Amaël Cattaruzza est maître de conférences HDR à l’École Spéciale Militaire de Saint-Cyr et au Centre de Recherche des Écoles de Coëtquidan (CREC). Spécialiste de la géopolitique et plus particulièrement de la question des frontières et des Balkans (thèse soutenue en 2005 sur le Monténégro), il a décidé d’orienter ses recherches actuelles sur le cyberespace. En juin 2013, il participe au colloque organisé à Rennes par l’École des Transmissions de l’Armée de Terre sur « La Cybersécurité : un enjeu mondial, une priorité nationale, des réponses régionales » et à la journée d’études qui suit, organisée par le CREC, portant sur « Les frontières du cyberespace ». Ces deux manifestations donnent lieu à une publication, chez Economica, qu’il codirige avec Didier Danet, La Cyberdéfense. Quel territoire ? Quel droit ? En 2018, Taillat, Danet et lui codirigent un volume dans la collection « U : Science Politique », chez Armand Colin, intitulé La Cyberdéfense. Politique de l’espace numérique.

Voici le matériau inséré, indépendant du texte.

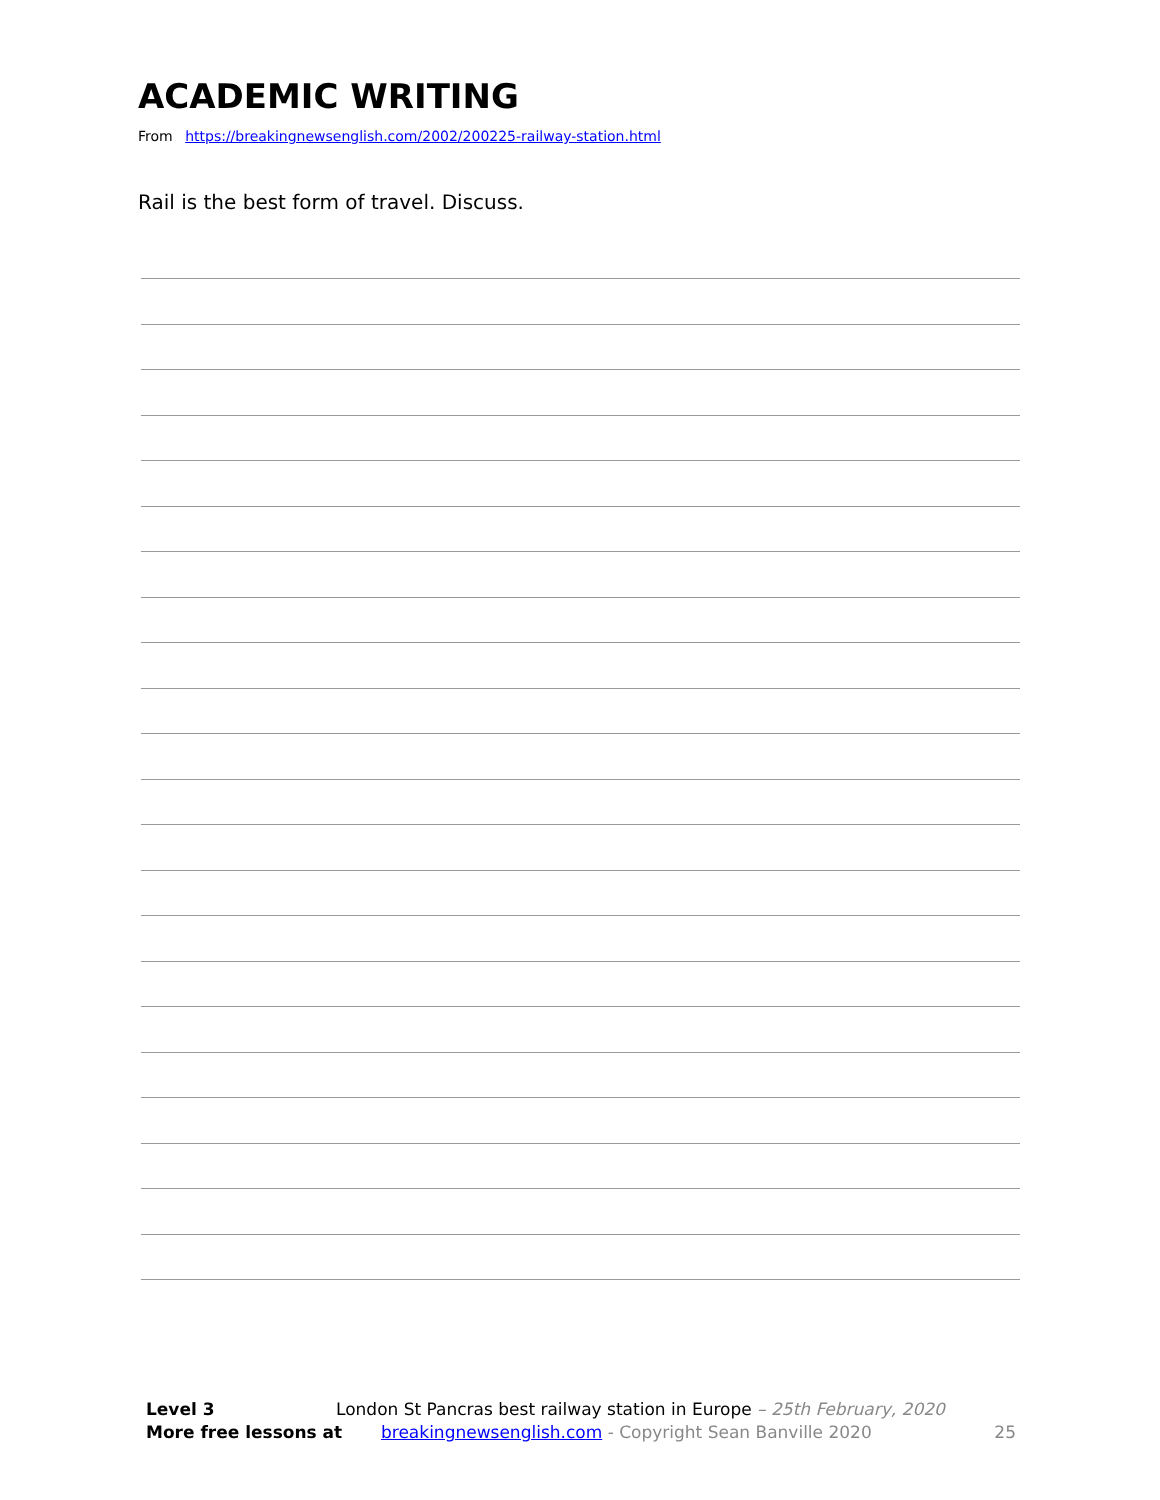ACADEMIC WRITING
From https://breakingnewsenglish.com/2002/200225-railway-station.html
Rail is the best form of travel. Discuss.
Level 3 London St Pancras best railway station in Europe – 25th February, 2020
More free lessons at breakingnewsenglish.com - Copyright Sean Banville 2020 25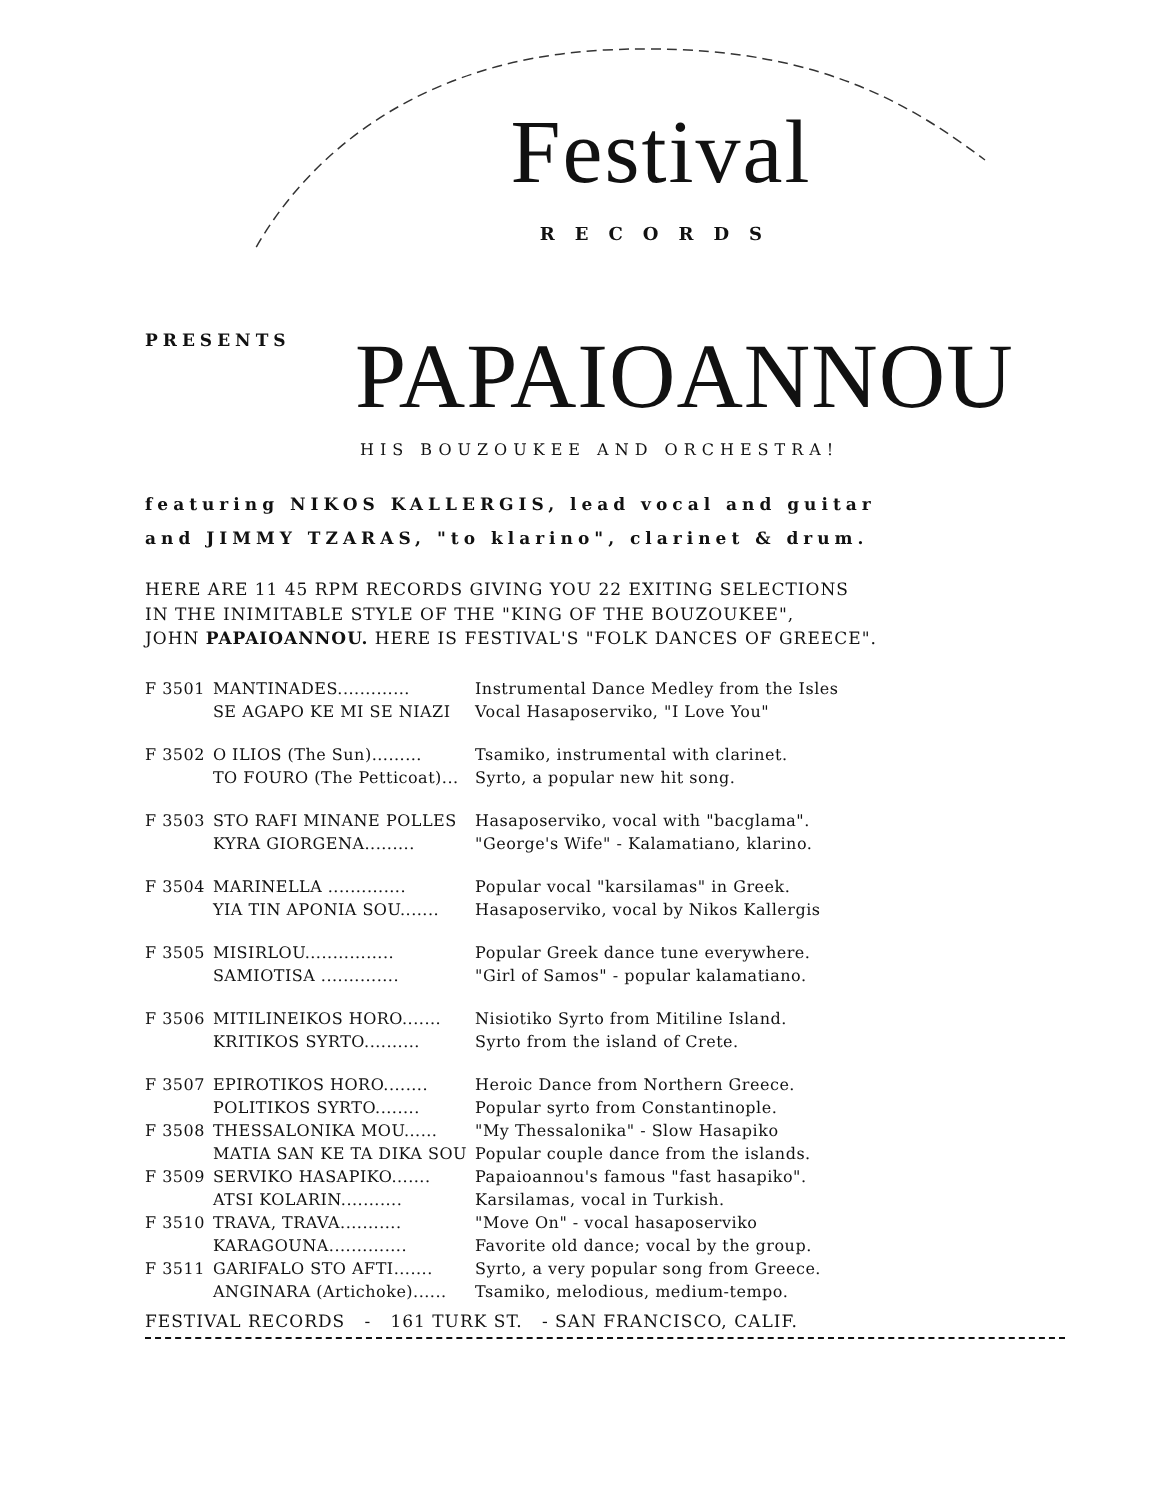Festival
RECORDS
PRESENTS
PAPAIOANNOU
HIS BOUZOUKEE AND ORCHESTRA!
featuring NIKOS KALLERGIS, lead vocal and guitar
and JIMMY TZARAS, "to klarino", clarinet & drum.
HERE ARE 11 45 RPM RECORDS GIVING YOU 22 EXITING SELECTIONS
IN THE INIMITABLE STYLE OF THE "KING OF THE BOUZOUKEE",
JOHN PAPAIOANNOU. HERE IS FESTIVAL'S "FOLK DANCES OF GREECE".
| F 3501 | MANTINADES............. | Instrumental Dance Medley from the Isles |
| | SE AGAPO KE MI SE NIAZI | Vocal Hasaposerviko, "I Love You" |
| F 3502 | O ILIOS (The Sun)......... | Tsamiko, instrumental with clarinet. |
| | TO FOURO (The Petticoat)... | Syrto, a popular new hit song. |
| F 3503 | STO RAFI MINANE POLLES | Hasaposerviko, vocal with "bacglama". |
| | KYRA GIORGENA......... | "George's Wife" - Kalamatiano, klarino. |
| F 3504 | MARINELLA .............. | Popular vocal "karsilamas" in Greek. |
| | YIA TIN APONIA SOU....... | Hasaposerviko, vocal by Nikos Kallergis |
| F 3505 | MISIRLOU................ | Popular Greek dance tune everywhere. |
| | SAMIOTISA .............. | "Girl of Samos" - popular kalamatiano. |
| F 3506 | MITILINEIKOS HORO....... | Nisiotiko Syrto from Mitiline Island. |
| | KRITIKOS SYRTO.......... | Syrto from the island of Crete. |
| F 3507 | EPIROTIKOS HORO........ | Heroic Dance from Northern Greece. |
| | POLITIKOS SYRTO........ | Popular syrto from Constantinople. |
| F 3508 | THESSALONIKA MOU...... | "My Thessalonika" - Slow Hasapiko |
| | MATIA SAN KE TA DIKA SOU | Popular couple dance from the islands. |
| F 3509 | SERVIKO HASAPIKO....... | Papaioannou's famous "fast hasapiko". |
| | ATSI KOLARIN........... | Karsilamas, vocal in Turkish. |
| F 3510 | TRAVA, TRAVA........... | "Move On" - vocal hasaposerviko |
| | KARAGOUNA.............. | Favorite old dance; vocal by the group. |
| F 3511 | GARIFALO STO AFTI....... | Syrto, a very popular song from Greece. |
| | ANGINARA (Artichoke)...... | Tsamiko, melodious, medium-tempo. |
FESTIVAL RECORDS - 161 TURK ST. - SAN FRANCISCO, CALIF.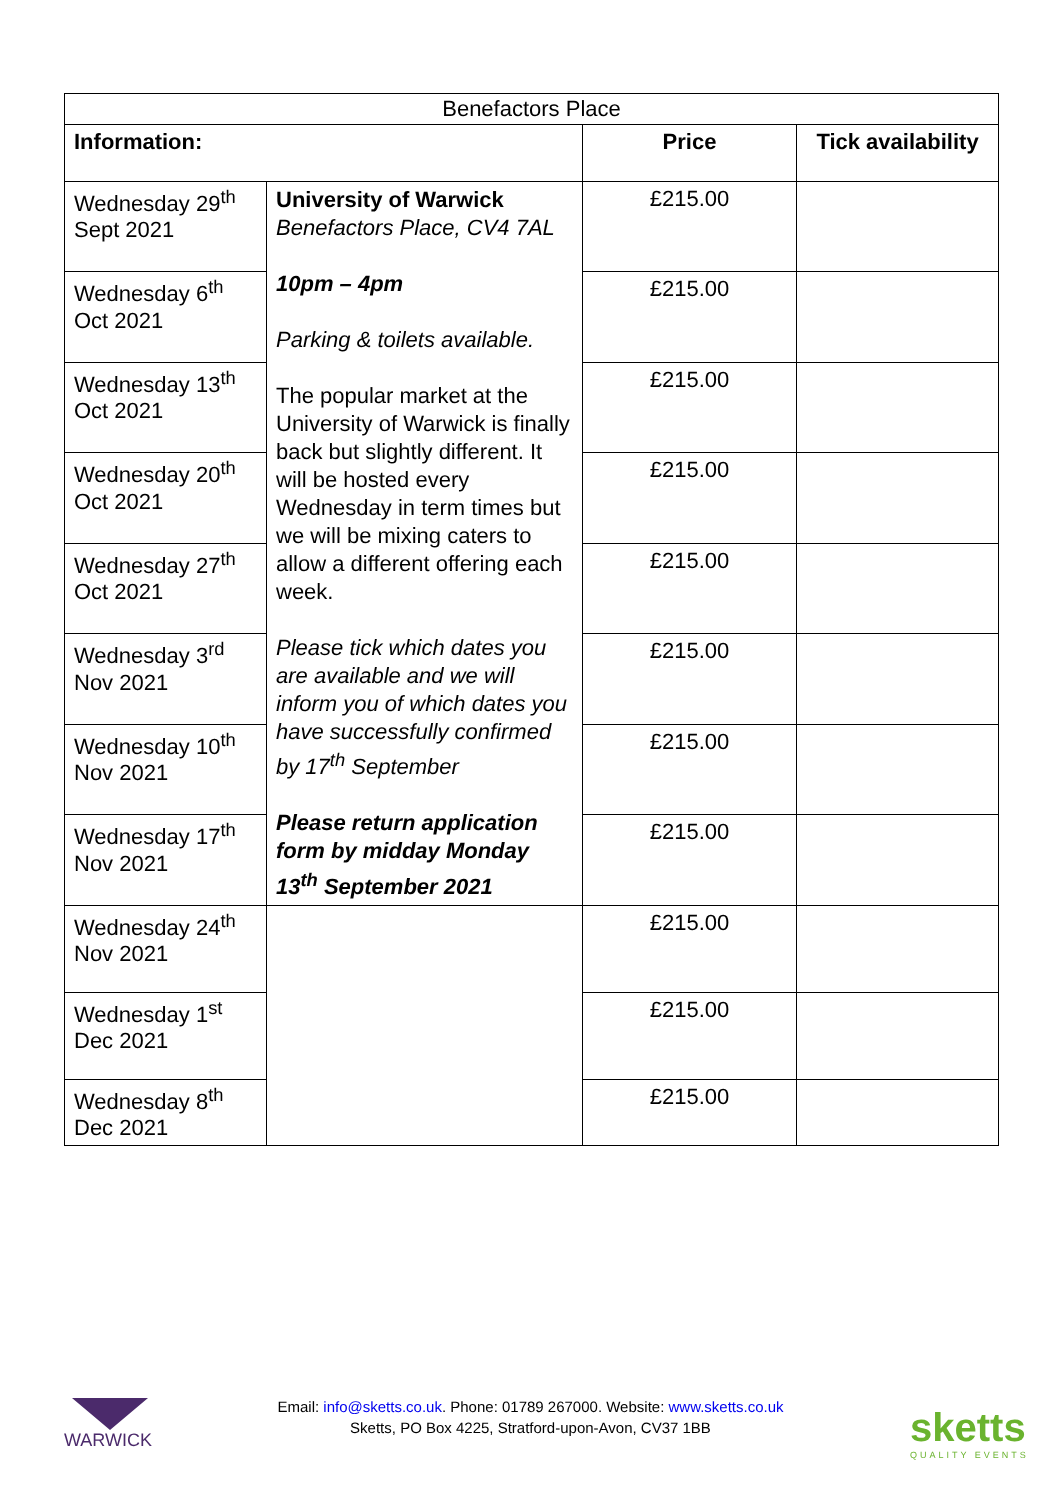| Benefactors Place | | | |
| Information: | | Price | Tick availability |
| Wednesday 29<sup>th</sup> Sept 2021 | University of Warwick Benefactors Place, CV4 7AL 10pm – 4pm Parking & toilets available. The popular market at the University of Warwick is finally back but slightly different. It will be hosted every Wednesday in term times but we will be mixing caters to allow a different offering each week. Please tick which dates you are available and we will inform you of which dates you have successfully confirmed by 17<sup>th</sup> September Please return application form by midday Monday 13<sup>th</sup> September 2021 | £215.00 | |
| Wednesday 6<sup>th</sup> Oct 2021 | | £215.00 | |
| Wednesday 13<sup>th</sup> Oct 2021 | | £215.00 | |
| Wednesday 20<sup>th</sup> Oct 2021 | | £215.00 | |
| Wednesday 27<sup>th</sup> Oct 2021 | | £215.00 | |
| Wednesday 3<sup>rd</sup> Nov 2021 | | £215.00 | |
| Wednesday 10<sup>th</sup> Nov 2021 | | £215.00 | |
| Wednesday 17<sup>th</sup> Nov 2021 | | £215.00 | |
| Wednesday 24<sup>th</sup> Nov 2021 | | £215.00 | |
| Wednesday 1<sup>st</sup> Dec 2021 | | £215.00 | |
| Wednesday 8<sup>th</sup> Dec 2021 | | £215.00 | |
WARWICK
Email: info@sketts.co.uk. Phone: 01789 267000. Website: www.sketts.co.uk
Sketts, PO Box 4225, Stratford-upon-Avon, CV37 1BB
sketts
QUALITY EVENTS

Dans le présent ouvrage, Amaël Cattaruzza s’emploie à montrer comment les données numériques ont modifié considérablement la géopolitique, d’une part en redéfinissant les notions de frontière et de puissance et d’autre part en modifiant totalement le champ d’étude de la question du cyberespace. L’ouvrage est découpé en trois parties : une première s’attache à montrer l’importance qu’a prise, ces dernières décennies, le big data au point de définir très probablement un nouveau paradigme scientifique et social. Dans une deuxième partie, l’auteur démontre que les données, loin d’appartenir à un cloud impalpable et virtuel, sont bel et bien territorialisées dans des datacenters localisés. Ces territoires mis en données suscitent alors enjeux, puissance et tensions, ce qui constitue le corps de la troisième partie.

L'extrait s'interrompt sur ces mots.